La jurisprudence distingue en effet deux types d’indemnisation : d’une part, celle de droit commun prévoyant la réparation de la totalité du préjudice effectivement subi, soit une somme égale au montant des salaires dont a été privé le salarié, sous déduction des rémunérations et des revenus de remplacement perçus entre le licenciement et la réintégration (Cass. soc. 3 juillet 2003 : RJS 10/03 n° 1141 ; Cass. soc. 19 janvier 2010 : RJS 4/10 n° 327) ; d’autre part celle, plus favorable, consistant en une réparation forfaitaire, c’est-à-dire au montant des salaires perdus, sans déduction possible des sommes éventuellement perçues entre le licenciement et la réintégration. C’est cette dernière indemnisation qui est versée en cas de nullité du licenciement d’un salarié protégé (Cass. soc. 3 mai 2001 : RJS 7/01 n° 892 ; Cass. soc. 10 octobre 2006 : RJS 12/06 n° 1296), d’un salarié gréviste (Cass. soc. 2 février 2006 : RJS 4/06 n° 488) ou de nullité du licenciement fondé sur les activités syndicales d’un salarié (Cass. soc. 2 juin 2010 : RJS 8-9/10 ° 685).
4 - Dans son arrêt du 30 septembre 2010, rendu en formation plénière mais non publié au Bulletin des chambres civiles de la Cour de cassation (ce que l’on peut regretter), cette dernière opte pour la première de ces deux solutions. Le principe pouvait certes déjà se déduire d’un arrêt récent où la Cour suprême, statuant sur le cas particulier d’une salariée ayant demandé et obtenu devant le juge sa réintégration, pour finalement y renoncer, avait dit que l’intéressée pouvait prétendre, pour la période comprise entre son licenciement et la date de son refus d’être réintégrée, à la réparation de la totalité du préjudice effectivement subi, dans la limite des salaires dont elle avait été privée pour cette période (Cass. 17 février 2010 : RJS 5/10 n° 423).

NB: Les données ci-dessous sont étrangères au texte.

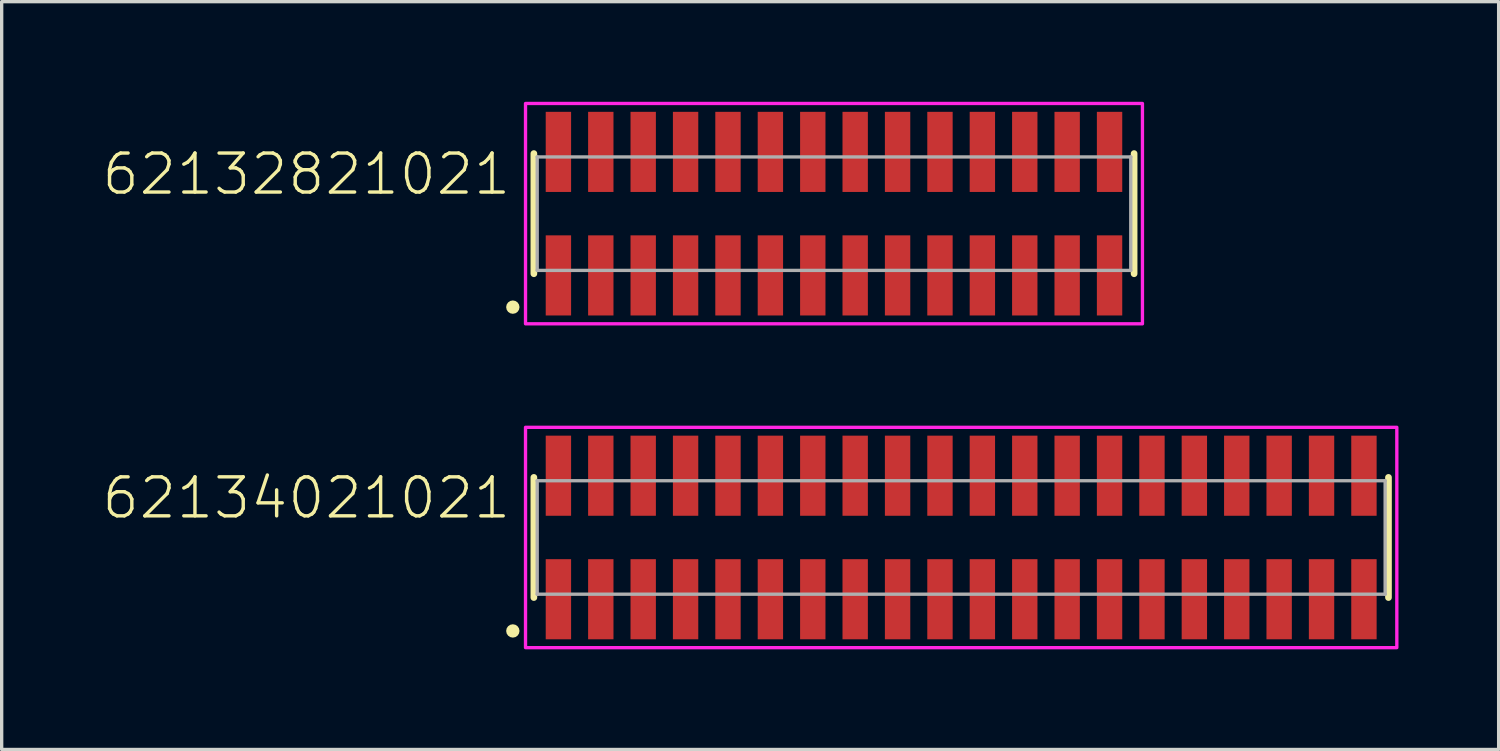
<source format=kicad_pcb>
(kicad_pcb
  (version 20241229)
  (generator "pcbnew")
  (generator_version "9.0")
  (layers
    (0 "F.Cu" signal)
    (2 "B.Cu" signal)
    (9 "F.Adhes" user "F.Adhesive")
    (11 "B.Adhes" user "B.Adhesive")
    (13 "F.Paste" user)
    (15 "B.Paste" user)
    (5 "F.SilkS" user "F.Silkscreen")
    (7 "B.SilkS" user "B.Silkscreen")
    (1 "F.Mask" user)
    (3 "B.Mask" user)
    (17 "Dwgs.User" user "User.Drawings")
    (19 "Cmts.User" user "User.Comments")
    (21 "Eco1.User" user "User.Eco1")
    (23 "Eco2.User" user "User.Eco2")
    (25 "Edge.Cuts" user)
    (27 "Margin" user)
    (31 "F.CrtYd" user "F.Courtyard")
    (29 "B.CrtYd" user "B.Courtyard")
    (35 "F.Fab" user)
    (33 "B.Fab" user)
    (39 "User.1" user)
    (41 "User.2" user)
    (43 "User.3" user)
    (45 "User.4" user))
  (footprint "62132821021"
    (layer "F.Cu")
    (at 21.932 3.35)
    (property "Reference" "62132821021" (at -9.62 -0.5 0) (unlocked yes) (layer "F.SilkS") (effects (font (size 1.168 1.168) (thickness 0.102)) (justify right bottom)))
    (fp_line (start -8.99 -1.8) (end -8.99 1.8) (stroke (width 0.2) (type solid)) (layer "F.SilkS"))
    (fp_line (start 8.99 1.8) (end 8.99 -1.8) (stroke (width 0.2) (type solid)) (layer "F.SilkS"))
    (fp_circle (center -9.62 2.8) (end -9.52 2.8) (stroke (width 0.2) (type solid)) (fill no) (layer "F.SilkS"))
    (fp_poly (pts (xy 9.24 3.3) (xy -9.24 3.3) (xy -9.24 -3.3) (xy 9.24 -3.3)) (stroke (width 0.1) (type default)) (fill no) (layer "F.CrtYd"))
    (fp_line (start -8.89 -1.7) (end -8.89 1.7) (stroke (width 0.1) (type solid)) (layer "F.Fab"))
    (fp_line (start -8.89 1.7) (end 8.89 1.7) (stroke (width 0.1) (type solid)) (layer "F.Fab"))
    (fp_line (start 8.89 -1.7) (end -8.89 -1.7) (stroke (width 0.1) (type solid)) (layer "F.Fab"))
    (fp_line (start 8.89 1.7) (end 8.89 -1.7) (stroke (width 0.1) (type solid)) (layer "F.Fab"))
    (pad "1" smd rect (at -8.255 1.85) (size 0.76 2.4) (layers "F.Cu" "F.Mask" "F.Paste"))
    (pad "2" smd rect (at -8.255 -1.85) (size 0.76 2.4) (layers "F.Cu" "F.Mask" "F.Paste"))
    (pad "3" smd rect (at -6.985 1.85) (size 0.76 2.4) (layers "F.Cu" "F.Mask" "F.Paste"))
    (pad "4" smd rect (at -6.985 -1.85) (size 0.76 2.4) (layers "F.Cu" "F.Mask" "F.Paste"))
    (pad "5" smd rect (at -5.715 1.85) (size 0.76 2.4) (layers "F.Cu" "F.Mask" "F.Paste"))
    (pad "6" smd rect (at -5.715 -1.85) (size 0.76 2.4) (layers "F.Cu" "F.Mask" "F.Paste"))
    (pad "7" smd rect (at -4.445 1.85) (size 0.76 2.4) (layers "F.Cu" "F.Mask" "F.Paste"))
    (pad "8" smd rect (at -4.445 -1.85) (size 0.76 2.4) (layers "F.Cu" "F.Mask" "F.Paste"))
    (pad "9" smd rect (at -3.175 1.85) (size 0.76 2.4) (layers "F.Cu" "F.Mask" "F.Paste"))
    (pad "10" smd rect (at -3.175 -1.85) (size 0.76 2.4) (layers "F.Cu" "F.Mask" "F.Paste"))
    (pad "11" smd rect (at -1.905 1.85) (size 0.76 2.4) (layers "F.Cu" "F.Mask" "F.Paste"))
    (pad "12" smd rect (at -1.905 -1.85) (size 0.76 2.4) (layers "F.Cu" "F.Mask" "F.Paste"))
    (pad "13" smd rect (at -0.635 1.85) (size 0.76 2.4) (layers "F.Cu" "F.Mask" "F.Paste"))
    (pad "14" smd rect (at -0.635 -1.85) (size 0.76 2.4) (layers "F.Cu" "F.Mask" "F.Paste"))
    (pad "15" smd rect (at 0.635 1.85) (size 0.76 2.4) (layers "F.Cu" "F.Mask" "F.Paste"))
    (pad "16" smd rect (at 0.635 -1.85) (size 0.76 2.4) (layers "F.Cu" "F.Mask" "F.Paste"))
    (pad "17" smd rect (at 1.905 1.85) (size 0.76 2.4) (layers "F.Cu" "F.Mask" "F.Paste"))
    (pad "18" smd rect (at 1.905 -1.85) (size 0.76 2.4) (layers "F.Cu" "F.Mask" "F.Paste"))
    (pad "19" smd rect (at 3.175 1.85) (size 0.76 2.4) (layers "F.Cu" "F.Mask" "F.Paste"))
    (pad "20" smd rect (at 3.175 -1.85) (size 0.76 2.4) (layers "F.Cu" "F.Mask" "F.Paste"))
    (pad "21" smd rect (at 4.445 1.85) (size 0.76 2.4) (layers "F.Cu" "F.Mask" "F.Paste"))
    (pad "22" smd rect (at 4.445 -1.85) (size 0.76 2.4) (layers "F.Cu" "F.Mask" "F.Paste"))
    (pad "23" smd rect (at 5.715 1.85) (size 0.76 2.4) (layers "F.Cu" "F.Mask" "F.Paste"))
    (pad "24" smd rect (at 5.715 -1.85) (size 0.76 2.4) (layers "F.Cu" "F.Mask" "F.Paste"))
    (pad "25" smd rect (at 6.985 1.85) (size 0.76 2.4) (layers "F.Cu" "F.Mask" "F.Paste"))
    (pad "26" smd rect (at 6.985 -1.85) (size 0.76 2.4) (layers "F.Cu" "F.Mask" "F.Paste"))
    (pad "27" smd rect (at 8.255 1.85) (size 0.76 2.4) (layers "F.Cu" "F.Mask" "F.Paste"))
    (pad "28" smd rect (at 8.255 -1.85) (size 0.76 2.4) (layers "F.Cu" "F.Mask" "F.Paste")))
  (footprint "62134021021"
    (layer "F.Cu")
    (at 25.742 13.05)
    (property "Reference" "62134021021" (at -13.43 -0.5 0) (unlocked yes) (layer "F.SilkS") (effects (font (size 1.168 1.168) (thickness 0.102)) (justify right bottom)))
    (fp_line (start -12.8 -1.8) (end -12.8 1.8) (stroke (width 0.2) (type solid)) (layer "F.SilkS"))
    (fp_line (start 12.8 1.8) (end 12.8 -1.8) (stroke (width 0.2) (type solid)) (layer "F.SilkS"))
    (fp_circle (center -13.43 2.8) (end -13.33 2.8) (stroke (width 0.2) (type solid)) (fill no) (layer "F.SilkS"))
    (fp_poly (pts (xy 13.05 3.3) (xy -13.05 3.3) (xy -13.05 -3.3) (xy 13.05 -3.3)) (stroke (width 0.1) (type default)) (fill no) (layer "F.CrtYd"))
    (fp_line (start -12.7 -1.7) (end -12.7 1.7) (stroke (width 0.1) (type solid)) (layer "F.Fab"))
    (fp_line (start -12.7 1.7) (end 12.7 1.7) (stroke (width 0.1) (type solid)) (layer "F.Fab"))
    (fp_line (start 12.7 -1.7) (end -12.7 -1.7) (stroke (width 0.1) (type solid)) (layer "F.Fab"))
    (fp_line (start 12.7 1.7) (end 12.7 -1.7) (stroke (width 0.1) (type solid)) (layer "F.Fab"))
    (pad "1" smd rect (at -12.065 1.85) (size 0.76 2.4) (layers "F.Cu" "F.Mask" "F.Paste"))
    (pad "2" smd rect (at -12.065 -1.85) (size 0.76 2.4) (layers "F.Cu" "F.Mask" "F.Paste"))
    (pad "3" smd rect (at -10.795 1.85) (size 0.76 2.4) (layers "F.Cu" "F.Mask" "F.Paste"))
    (pad "4" smd rect (at -10.795 -1.85) (size 0.76 2.4) (layers "F.Cu" "F.Mask" "F.Paste"))
    (pad "5" smd rect (at -9.525 1.85) (size 0.76 2.4) (layers "F.Cu" "F.Mask" "F.Paste"))
    (pad "6" smd rect (at -9.525 -1.85) (size 0.76 2.4) (layers "F.Cu" "F.Mask" "F.Paste"))
    (pad "7" smd rect (at -8.255 1.85) (size 0.76 2.4) (layers "F.Cu" "F.Mask" "F.Paste"))
    (pad "8" smd rect (at -8.255 -1.85) (size 0.76 2.4) (layers "F.Cu" "F.Mask" "F.Paste"))
    (pad "9" smd rect (at -6.985 1.85) (size 0.76 2.4) (layers "F.Cu" "F.Mask" "F.Paste"))
    (pad "10" smd rect (at -6.985 -1.85) (size 0.76 2.4) (layers "F.Cu" "F.Mask" "F.Paste"))
    (pad "11" smd rect (at -5.715 1.85) (size 0.76 2.4) (layers "F.Cu" "F.Mask" "F.Paste"))
    (pad "12" smd rect (at -5.715 -1.85) (size 0.76 2.4) (layers "F.Cu" "F.Mask" "F.Paste"))
    (pad "13" smd rect (at -4.445 1.85) (size 0.76 2.4) (layers "F.Cu" "F.Mask" "F.Paste"))
    (pad "14" smd rect (at -4.445 -1.85) (size 0.76 2.4) (layers "F.Cu" "F.Mask" "F.Paste"))
    (pad "15" smd rect (at -3.175 1.85) (size 0.76 2.4) (layers "F.Cu" "F.Mask" "F.Paste"))
    (pad "16" smd rect (at -3.175 -1.85) (size 0.76 2.4) (layers "F.Cu" "F.Mask" "F.Paste"))
    (pad "17" smd rect (at -1.905 1.85) (size 0.76 2.4) (layers "F.Cu" "F.Mask" "F.Paste"))
    (pad "18" smd rect (at -1.905 -1.85) (size 0.76 2.4) (layers "F.Cu" "F.Mask" "F.Paste"))
    (pad "19" smd rect (at -0.635 1.85) (size 0.76 2.4) (layers "F.Cu" "F.Mask" "F.Paste"))
    (pad "20" smd rect (at -0.635 -1.85) (size 0.76 2.4) (layers "F.Cu" "F.Mask" "F.Paste"))
    (pad "21" smd rect (at 0.635 1.85) (size 0.76 2.4) (layers "F.Cu" "F.Mask" "F.Paste"))
    (pad "22" smd rect (at 0.635 -1.85) (size 0.76 2.4) (layers "F.Cu" "F.Mask" "F.Paste"))
    (pad "23" smd rect (at 1.905 1.85) (size 0.76 2.4) (layers "F.Cu" "F.Mask" "F.Paste"))
    (pad "24" smd rect (at 1.905 -1.85) (size 0.76 2.4) (layers "F.Cu" "F.Mask" "F.Paste"))
    (pad "25" smd rect (at 3.175 1.85) (size 0.76 2.4) (layers "F.Cu" "F.Mask" "F.Paste"))
    (pad "26" smd rect (at 3.175 -1.85) (size 0.76 2.4) (layers "F.Cu" "F.Mask" "F.Paste"))
    (pad "27" smd rect (at 4.445 1.85) (size 0.76 2.4) (layers "F.Cu" "F.Mask" "F.Paste"))
    (pad "28" smd rect (at 4.445 -1.85) (size 0.76 2.4) (layers "F.Cu" "F.Mask" "F.Paste"))
    (pad "29" smd rect (at 5.715 1.85) (size 0.76 2.4) (layers "F.Cu" "F.Mask" "F.Paste"))
    (pad "30" smd rect (at 5.715 -1.85) (size 0.76 2.4) (layers "F.Cu" "F.Mask" "F.Paste"))
    (pad "31" smd rect (at 6.985 1.85) (size 0.76 2.4) (layers "F.Cu" "F.Mask" "F.Paste"))
    (pad "32" smd rect (at 6.985 -1.85) (size 0.76 2.4) (layers "F.Cu" "F.Mask" "F.Paste"))
    (pad "33" smd rect (at 8.255 1.85) (size 0.76 2.4) (layers "F.Cu" "F.Mask" "F.Paste"))
    (pad "34" smd rect (at 8.255 -1.85) (size 0.76 2.4) (layers "F.Cu" "F.Mask" "F.Paste"))
    (pad "35" smd rect (at 9.525 1.85) (size 0.76 2.4) (layers "F.Cu" "F.Mask" "F.Paste"))
    (pad "36" smd rect (at 9.525 -1.85) (size 0.76 2.4) (layers "F.Cu" "F.Mask" "F.Paste"))
    (pad "37" smd rect (at 10.795 1.85) (size 0.76 2.4) (layers "F.Cu" "F.Mask" "F.Paste"))
    (pad "38" smd rect (at 10.795 -1.85) (size 0.76 2.4) (layers "F.Cu" "F.Mask" "F.Paste"))
    (pad "39" smd rect (at 12.065 1.85) (size 0.76 2.4) (layers "F.Cu" "F.Mask" "F.Paste"))
    (pad "40" smd rect (at 12.065 -1.85) (size 0.76 2.4) (layers "F.Cu" "F.Mask" "F.Paste")))
  (gr_rect
    (start -3 -3)
    (end 41.842 19.4)
    (stroke (width 0.1) (type default))
    (fill no)
    (layer "Edge.Cuts")))
</source>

Il est conforté par ce nouvel arrêt qui ne laisse aucun doute puisque la Cour suprême y rejette le pourvoi de la salariée reprochant à la cour d’appel d’avoir déduit du montant de son indemnisation les revenus qu’elle avait perçus durant la période couverte par la nullité de son licenciement.

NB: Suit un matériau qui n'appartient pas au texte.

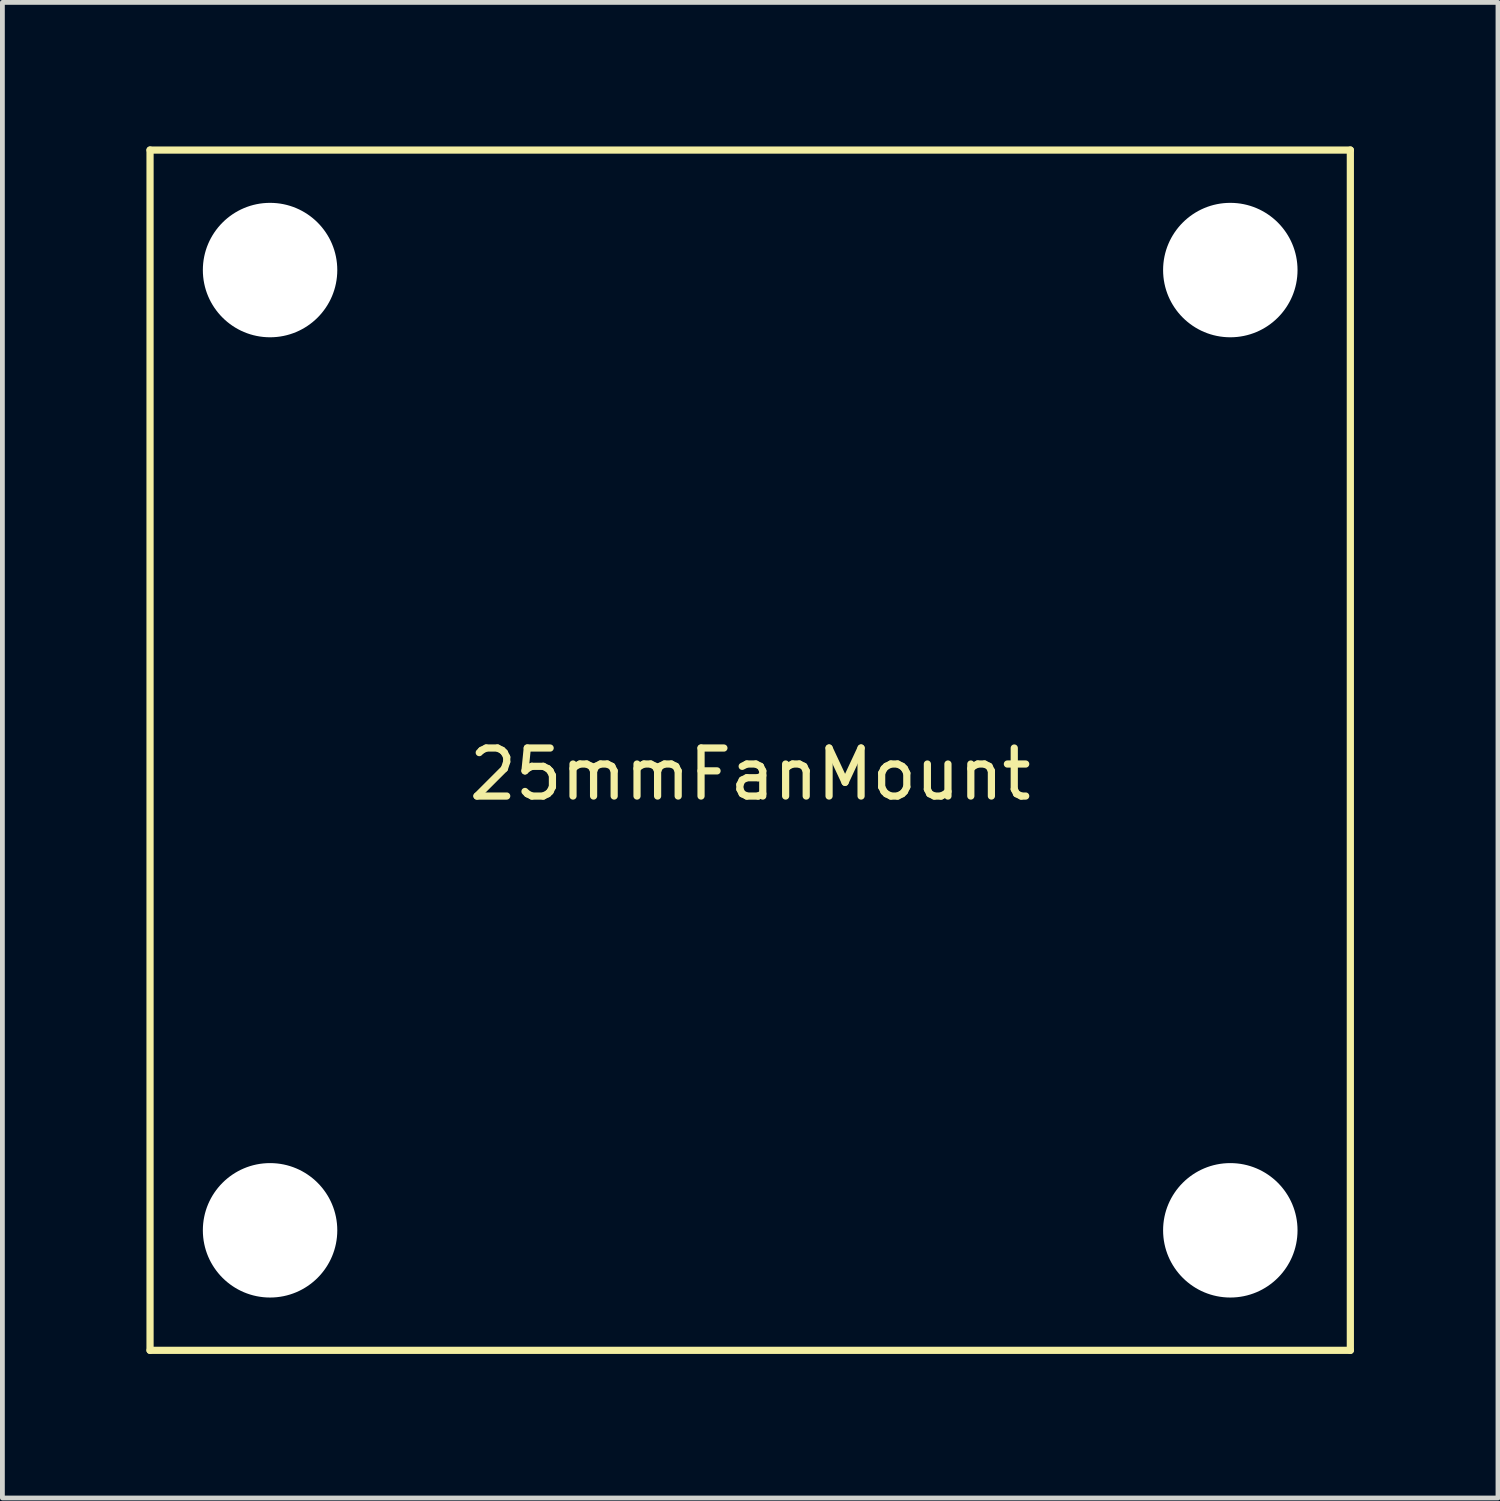
<source format=kicad_pcb>
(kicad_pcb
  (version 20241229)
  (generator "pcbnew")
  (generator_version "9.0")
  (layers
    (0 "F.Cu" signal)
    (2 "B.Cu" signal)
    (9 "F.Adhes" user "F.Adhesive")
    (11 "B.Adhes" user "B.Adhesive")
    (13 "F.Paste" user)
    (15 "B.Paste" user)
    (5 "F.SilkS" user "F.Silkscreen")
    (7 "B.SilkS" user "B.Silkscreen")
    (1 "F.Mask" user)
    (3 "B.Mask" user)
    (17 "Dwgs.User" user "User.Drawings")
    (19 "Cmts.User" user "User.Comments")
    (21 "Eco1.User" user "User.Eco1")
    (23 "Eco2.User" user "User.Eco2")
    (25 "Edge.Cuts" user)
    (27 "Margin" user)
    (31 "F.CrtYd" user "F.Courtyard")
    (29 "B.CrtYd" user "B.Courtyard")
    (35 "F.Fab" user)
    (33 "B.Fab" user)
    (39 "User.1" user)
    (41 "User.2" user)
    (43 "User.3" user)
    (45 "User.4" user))
  (footprint "25mmFanMount"
    (layer "F.Cu")
    (at 12.575 12.575)
    (property "Reference" "25mmFanMount" (at 0 0.5 0) (layer "F.SilkS") (effects (font (size 1 1) (thickness 0.15))))
    (attr through_hole)
    (fp_line (start -12.5 -12.5) (end 12.5 -12.5) (stroke (width 0.15) (type solid)) (layer "F.SilkS"))
    (fp_line (start -12.5 12.5) (end -12.5 -12.5) (stroke (width 0.15) (type solid)) (layer "F.SilkS"))
    (fp_line (start 12.5 -12.5) (end 12.5 12.5) (stroke (width 0.15) (type solid)) (layer "F.SilkS"))
    (fp_line (start 12.5 12.5) (end -12.5 12.5) (stroke (width 0.15) (type solid)) (layer "F.SilkS"))
    (fp_line (start -12.5 -12.5) (end 12.5 -12.5) (stroke (width 0.15) (type solid)) (layer "B.Paste"))
    (fp_line (start -12.5 12.5) (end -12.5 -12.5) (stroke (width 0.15) (type solid)) (layer "B.Paste"))
    (fp_line (start 12.5 -12.5) (end 12.5 12.5) (stroke (width 0.15) (type solid)) (layer "B.Paste"))
    (fp_line (start 12.5 12.5) (end -12.5 12.5) (stroke (width 0.15) (type solid)) (layer "B.Paste"))
    (pad "" np_thru_hole circle (at -10 -10) (size 2.8 2.8) (drill 2.8) (layers "*.Cu" "*.Mask"))
    (pad "" np_thru_hole circle (at -10 10) (size 2.8 2.8) (drill 2.8) (layers "*.Cu" "*.Mask"))
    (pad "" np_thru_hole circle (at 10 -10) (size 2.8 2.8) (drill 2.8) (layers "*.Cu" "*.Mask"))
    (pad "" np_thru_hole circle (at 10 10) (size 2.8 2.8) (drill 2.8) (layers "*.Cu" "*.Mask")))
  (gr_rect
    (start -3 -3)
    (end 28.15 28.15)
    (stroke (width 0.1) (type default))
    (fill no)
    (layer "Edge.Cuts")))
</source>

5 - Pourquoi la Cour suprême n’a-t-elle pas étendue au cas particulier de la nullité du licenciement prononcé en violation du statut protecteur des femmes enceintes ou ayant accouché, la solution plus favorable de la réparation forfaitaire dégagée dans certaines situations ? Sa décision du 30 septembre 2010 n’étant pas autrement motivée – alors que la décision précitée du 2 juin 2010 octroyant une réparation forfaitaire en cas de nullité du licenciement fondé sur les activités syndicales d’un salarié l’avait été par référence à une atteinte à une liberté garantie par la Constitution – on peut supposer que, dans le cas présent, elle a considéré qu’il n’y avait pas, malgré le caractère illicite du licenciement, atteinte à un droit ou une liberté garantis par la Constitution.